ACTIVITY
Would you reproduce each line below exactly, leaving every picture out?
(Beginning of DATASET)
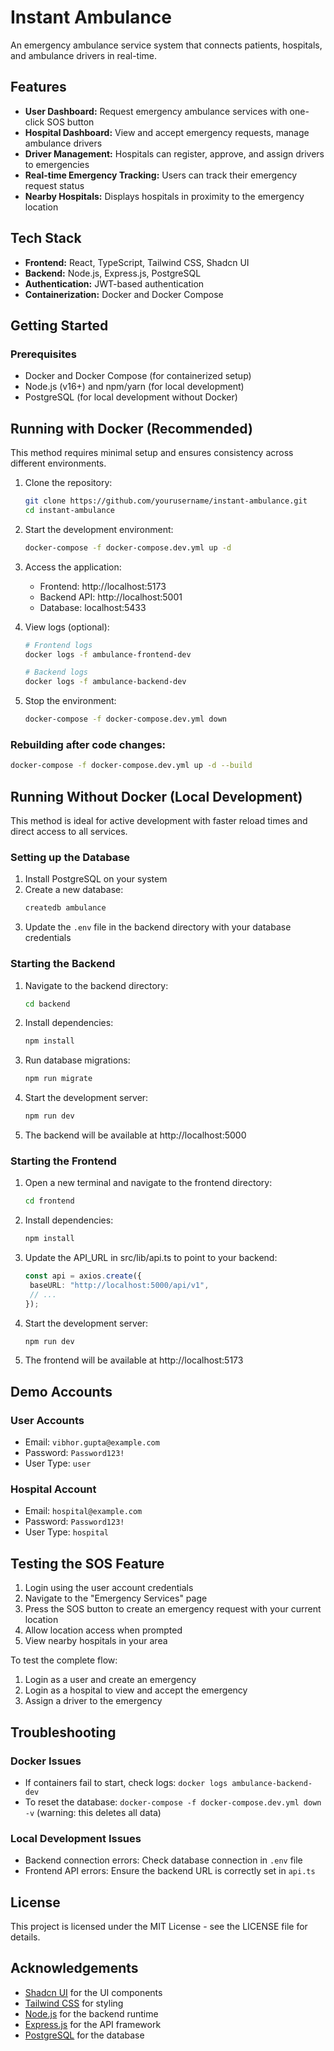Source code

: # Instant Ambulance

An emergency ambulance service system that connects patients, hospitals, and ambulance drivers in real-time.

## Features

- **User Dashboard:** Request emergency ambulance services with one-click SOS button
- **Hospital Dashboard:** View and accept emergency requests, manage ambulance drivers
- **Driver Management:** Hospitals can register, approve, and assign drivers to emergencies
- **Real-time Emergency Tracking:** Users can track their emergency request status
- **Nearby Hospitals:** Displays hospitals in proximity to the emergency location

## Tech Stack

- **Frontend:** React, TypeScript, Tailwind CSS, Shadcn UI
- **Backend:** Node.js, Express.js, PostgreSQL
- **Authentication:** JWT-based authentication
- **Containerization:** Docker and Docker Compose

## Getting Started

### Prerequisites

- Docker and Docker Compose (for containerized setup)
- Node.js (v16+) and npm/yarn (for local development)
- PostgreSQL (for local development without Docker)

## Running with Docker (Recommended)

This method requires minimal setup and ensures consistency across different environments.

1. Clone the repository:

   ```bash
   git clone https://github.com/yourusername/instant-ambulance.git
   cd instant-ambulance
   ```

2. Start the development environment:

   ```bash
   docker-compose -f docker-compose.dev.yml up -d
   ```

3. Access the application:

   - Frontend: http://localhost:5173
   - Backend API: http://localhost:5001
   - Database: localhost:5433

4. View logs (optional):

   ```bash
   # Frontend logs
   docker logs -f ambulance-frontend-dev

   # Backend logs
   docker logs -f ambulance-backend-dev
   ```

5. Stop the environment:
   ```bash
   docker-compose -f docker-compose.dev.yml down
   ```

### Rebuilding after code changes:

```bash
docker-compose -f docker-compose.dev.yml up -d --build
```

## Running Without Docker (Local Development)

This method is ideal for active development with faster reload times and direct access to all services.

### Setting up the Database

1. Install PostgreSQL on your system
2. Create a new database:
   ```bash
   createdb ambulance
   ```
3. Update the `.env` file in the backend directory with your database credentials

### Starting the Backend

1. Navigate to the backend directory:

   ```bash
   cd backend
   ```

2. Install dependencies:

   ```bash
   npm install
   ```

3. Run database migrations:

   ```bash
   npm run migrate
   ```

4. Start the development server:

   ```bash
   npm run dev
   ```

5. The backend will be available at http://localhost:5000

### Starting the Frontend

1. Open a new terminal and navigate to the frontend directory:

   ```bash
   cd frontend
   ```

2. Install dependencies:

   ```bash
   npm install
   ```

3. Update the API_URL in src/lib/api.ts to point to your backend:

   ```typescript
   const api = axios.create({
   	baseURL: "http://localhost:5000/api/v1",
   	// ...
   });
   ```

4. Start the development server:

   ```bash
   npm run dev
   ```

5. The frontend will be available at http://localhost:5173

## Demo Accounts

### User Accounts

- Email: `vibhor.gupta@example.com`
- Password: `Password123!`
- User Type: `user`

### Hospital Account

- Email: `hospital@example.com`
- Password: `Password123!`
- User Type: `hospital`

## Testing the SOS Feature

1. Login using the user account credentials
2. Navigate to the "Emergency Services" page
3. Press the SOS button to create an emergency request with your current location
4. Allow location access when prompted
5. View nearby hospitals in your area

To test the complete flow:

1. Login as a user and create an emergency
2. Login as a hospital to view and accept the emergency
3. Assign a driver to the emergency

## Troubleshooting

### Docker Issues

- If containers fail to start, check logs: `docker logs ambulance-backend-dev`
- To reset the database: `docker-compose -f docker-compose.dev.yml down -v` (warning: this deletes all data)

### Local Development Issues

- Backend connection errors: Check database connection in `.env` file
- Frontend API errors: Ensure the backend URL is correctly set in `api.ts`

## License

This project is licensed under the MIT License - see the LICENSE file for details.

## Acknowledgements

- [Shadcn UI](https://ui.shadcn.com/) for the UI components
- [Tailwind CSS](https://tailwindcss.com/) for styling
- [Node.js](https://nodejs.org/) for the backend runtime
- [Express.js](https://expressjs.com/) for the API framework
- [PostgreSQL](https://www.postgresql.org/) for the database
(End of DATASET)
WRITTEN ANSWER
Source code

: # Instant Ambulance

An emergency ambulance service system that connects patients, hospitals, and ambulance drivers in real-time.

## Features

- **User Dashboard:** Request emergency ambulance services with one-click SOS button
- **Hospital Dashboard:** View and accept emergency requests, manage ambulance drivers
- **Driver Management:** Hospitals can register, approve, and assign drivers to emergencies
- **Real-time Emergency Tracking:** Users can track their emergency request status
- **Nearby Hospitals:** Displays hospitals in proximity to the emergency location

## Tech Stack

- **Frontend:** React, TypeScript, Tailwind CSS, Shadcn UI
- **Backend:** Node.js, Express.js, PostgreSQL
- **Authentication:** JWT-based authentication
- **Containerization:** Docker and Docker Compose

## Getting Started

### Prerequisites

- Docker and Docker Compose (for containerized setup)
- Node.js (v16+) and npm/yarn (for local development)
- PostgreSQL (for local development without Docker)

## Running with Docker (Recommended)

This method requires minimal setup and ensures consistency across different environments.

1. Clone the repository:

   ```bash
   git clone https://github.com/yourusername/instant-ambulance.git
   cd instant-ambulance
   ```

2. Start the development environment:

   ```bash
   docker-compose -f docker-compose.dev.yml up -d
   ```

3. Access the application:

   - Frontend: http://localhost:5173
   - Backend API: http://localhost:5001
   - Database: localhost:5433

4. View logs (optional):

   ```bash
   # Frontend logs
   docker logs -f ambulance-frontend-dev

   # Backend logs
   docker logs -f ambulance-backend-dev
   ```

5. Stop the environment:
   ```bash
   docker-compose -f docker-compose.dev.yml down
   ```

### Rebuilding after code changes:

```bash
docker-compose -f docker-compose.dev.yml up -d --build
```

## Running Without Docker (Local Development)

This method is ideal for active development with faster reload times and direct access to all services.

### Setting up the Database

1. Install PostgreSQL on your system
2. Create a new database:
   ```bash
   createdb ambulance
   ```
3. Update the `.env` file in the backend directory with your database credentials

### Starting the Backend

1. Navigate to the backend directory:

   ```bash
   cd backend
   ```

2. Install dependencies:

   ```bash
   npm install
   ```

3. Run database migrations:

   ```bash
   npm run migrate
   ```

4. Start the development server:

   ```bash
   npm run dev
   ```

5. The backend will be available at http://localhost:5000

### Starting the Frontend

1. Open a new terminal and navigate to the frontend directory:

   ```bash
   cd frontend
   ```

2. Install dependencies:

   ```bash
   npm install
   ```

3. Update the API_URL in src/lib/api.ts to point to your backend:

   ```typescript
   const api = axios.create({
   	baseURL: "http://localhost:5000/api/v1",
   	// ...
   });
   ```

4. Start the development server:

   ```bash
   npm run dev
   ```

5. The frontend will be available at http://localhost:5173

## Demo Accounts

### User Accounts

- Email: `vibhor.gupta@example.com`
- Password: `Password123!`
- User Type: `user`

### Hospital Account

- Email: `hospital@example.com`
- Password: `Password123!`
- User Type: `hospital`

## Testing the SOS Feature

1. Login using the user account credentials
2. Navigate to the "Emergency Services" page
3. Press the SOS button to create an emergency request with your current location
4. Allow location access when prompted
5. View nearby hospitals in your area

To test the complete flow:

1. Login as a user and create an emergency
2. Login as a hospital to view and accept the emergency
3. Assign a driver to the emergency

## Troubleshooting

### Docker Issues

- If containers fail to start, check logs: `docker logs ambulance-backend-dev`
- To reset the database: `docker-compose -f docker-compose.dev.yml down -v` (warning: this deletes all data)

### Local Development Issues

- Backend connection errors: Check database connection in `.env` file
- Frontend API errors: Ensure the backend URL is correctly set in `api.ts`

## License

This project is licensed under the MIT License - see the LICENSE file for details.

## Acknowledgements

- [Shadcn UI](https://ui.shadcn.com/) for the UI components
- [Tailwind CSS](https://tailwindcss.com/) for styling
- [Node.js](https://nodejs.org/) for the backend runtime
- [Express.js](https://expressjs.com/) for the API framework
- [PostgreSQL](https://www.postgresql.org/) for the database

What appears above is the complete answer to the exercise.